For the Bridger-Teton and the Shoshone national forests, the planning process, which is scheduled to take three years, has just begun. Currently these forests are holding public meetings, working with a government cooperators group, and accepting public comments to define “desired conditions” for the respective forests. Once the desired conditions are determined, the next stage will involve mapping and management details.
Roadless Rule: A Balanced Solution
The Wyoming Outdoor Council favors reinstituting the original Roadless Area Conservation Rule, which would provide a national policy of protection for roadless areas. Roadless areas are not only popular recreational destinations, they are also rich in wildlife and fisheries.
We know the Roadless Area Conservation Rule provides a vision for these lands that has widespread public support. We are working with local sportsmen and women, backcountry horsemen, conservation groups, and both the Bridger-Teton and the Shoshone national forests to ensure roadless areas in these forests are protected. We’ll also be hosting forums and leading field trips to roadless areas around the state over the next year. And we have joined a national campaign to petition for the rule’s reenactment.

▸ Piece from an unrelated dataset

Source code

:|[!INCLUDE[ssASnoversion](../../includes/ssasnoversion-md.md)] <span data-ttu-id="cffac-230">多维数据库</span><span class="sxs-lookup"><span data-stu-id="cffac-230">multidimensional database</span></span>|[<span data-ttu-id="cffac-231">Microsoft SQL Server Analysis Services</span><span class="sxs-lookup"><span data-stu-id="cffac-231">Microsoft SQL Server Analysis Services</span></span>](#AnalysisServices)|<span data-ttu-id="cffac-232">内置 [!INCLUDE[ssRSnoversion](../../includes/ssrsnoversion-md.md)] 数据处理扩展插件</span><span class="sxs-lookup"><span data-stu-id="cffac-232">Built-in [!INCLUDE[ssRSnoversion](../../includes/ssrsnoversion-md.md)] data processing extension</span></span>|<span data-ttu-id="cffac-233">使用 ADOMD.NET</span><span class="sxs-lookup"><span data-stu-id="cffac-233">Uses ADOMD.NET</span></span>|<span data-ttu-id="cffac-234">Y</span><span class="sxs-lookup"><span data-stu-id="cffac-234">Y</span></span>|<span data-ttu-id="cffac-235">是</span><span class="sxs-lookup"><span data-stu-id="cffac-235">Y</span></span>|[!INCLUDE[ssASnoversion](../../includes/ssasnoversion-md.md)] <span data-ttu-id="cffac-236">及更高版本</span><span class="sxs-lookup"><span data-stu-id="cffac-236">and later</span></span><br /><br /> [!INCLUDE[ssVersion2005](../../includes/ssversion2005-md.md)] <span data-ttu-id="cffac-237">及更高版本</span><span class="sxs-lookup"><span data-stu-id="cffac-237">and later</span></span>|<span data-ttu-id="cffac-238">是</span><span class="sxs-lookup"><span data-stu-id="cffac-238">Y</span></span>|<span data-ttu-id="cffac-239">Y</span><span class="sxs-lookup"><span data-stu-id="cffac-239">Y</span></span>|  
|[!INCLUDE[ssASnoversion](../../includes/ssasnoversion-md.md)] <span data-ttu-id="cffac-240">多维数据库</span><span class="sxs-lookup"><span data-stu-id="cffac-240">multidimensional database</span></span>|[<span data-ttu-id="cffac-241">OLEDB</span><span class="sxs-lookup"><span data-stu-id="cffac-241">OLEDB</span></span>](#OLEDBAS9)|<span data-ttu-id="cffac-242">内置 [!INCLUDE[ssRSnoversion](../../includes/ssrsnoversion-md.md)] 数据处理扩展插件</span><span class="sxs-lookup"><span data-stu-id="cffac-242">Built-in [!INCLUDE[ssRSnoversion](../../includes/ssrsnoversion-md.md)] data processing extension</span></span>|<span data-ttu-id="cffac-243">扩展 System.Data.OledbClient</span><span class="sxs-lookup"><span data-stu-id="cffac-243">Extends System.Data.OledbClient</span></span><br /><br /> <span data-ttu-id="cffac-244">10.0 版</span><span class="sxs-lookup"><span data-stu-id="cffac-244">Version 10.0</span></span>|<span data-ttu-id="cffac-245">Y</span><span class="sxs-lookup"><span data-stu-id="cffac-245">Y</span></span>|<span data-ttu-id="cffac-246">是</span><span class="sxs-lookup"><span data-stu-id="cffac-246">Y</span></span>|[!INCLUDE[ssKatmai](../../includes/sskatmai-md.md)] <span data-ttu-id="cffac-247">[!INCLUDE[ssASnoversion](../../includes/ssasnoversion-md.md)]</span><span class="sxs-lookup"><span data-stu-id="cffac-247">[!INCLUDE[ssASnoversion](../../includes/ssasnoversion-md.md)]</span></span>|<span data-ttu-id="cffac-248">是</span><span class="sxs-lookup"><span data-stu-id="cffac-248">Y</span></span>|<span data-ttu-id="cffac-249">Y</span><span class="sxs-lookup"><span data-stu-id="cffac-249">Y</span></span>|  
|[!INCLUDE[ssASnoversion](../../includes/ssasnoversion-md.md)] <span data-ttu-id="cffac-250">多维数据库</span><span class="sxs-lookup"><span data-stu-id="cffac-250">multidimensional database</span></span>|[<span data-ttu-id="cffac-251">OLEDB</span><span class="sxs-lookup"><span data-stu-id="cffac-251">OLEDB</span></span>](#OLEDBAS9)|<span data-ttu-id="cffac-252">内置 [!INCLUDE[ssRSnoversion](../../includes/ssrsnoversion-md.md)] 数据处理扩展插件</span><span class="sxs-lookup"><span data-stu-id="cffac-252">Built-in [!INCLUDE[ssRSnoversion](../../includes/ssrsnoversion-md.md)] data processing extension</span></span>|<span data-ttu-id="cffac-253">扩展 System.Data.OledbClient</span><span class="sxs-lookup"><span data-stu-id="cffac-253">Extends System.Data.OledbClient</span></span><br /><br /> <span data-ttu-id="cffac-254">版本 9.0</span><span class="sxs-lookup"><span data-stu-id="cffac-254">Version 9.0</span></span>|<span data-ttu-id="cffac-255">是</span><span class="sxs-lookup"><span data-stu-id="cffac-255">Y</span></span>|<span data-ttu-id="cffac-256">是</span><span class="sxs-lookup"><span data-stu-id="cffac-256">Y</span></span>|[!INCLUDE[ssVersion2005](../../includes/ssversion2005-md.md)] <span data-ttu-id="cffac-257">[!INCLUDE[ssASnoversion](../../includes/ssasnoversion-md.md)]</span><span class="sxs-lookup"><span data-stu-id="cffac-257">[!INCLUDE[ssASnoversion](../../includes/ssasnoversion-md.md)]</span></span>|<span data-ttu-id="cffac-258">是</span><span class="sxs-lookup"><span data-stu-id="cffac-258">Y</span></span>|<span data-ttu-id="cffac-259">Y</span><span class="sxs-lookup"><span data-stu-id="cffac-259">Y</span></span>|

As Al Sammons told the Shoshone National Forest government cooperators on behalf of the Wind River Chapter of the Backcountry Horsemen of America in January 2006, “The Shoshone is a big, wild, rough, untrammeled, masterpiece of nature. These characteristics are why horsemen love this forest. The Shoshone should be managed to maintain this tradition.”
Wyoming is lucky to have several of these big, wild, rough, untrammeled masterpieces of nature left across the state. But they need our help to stay that way.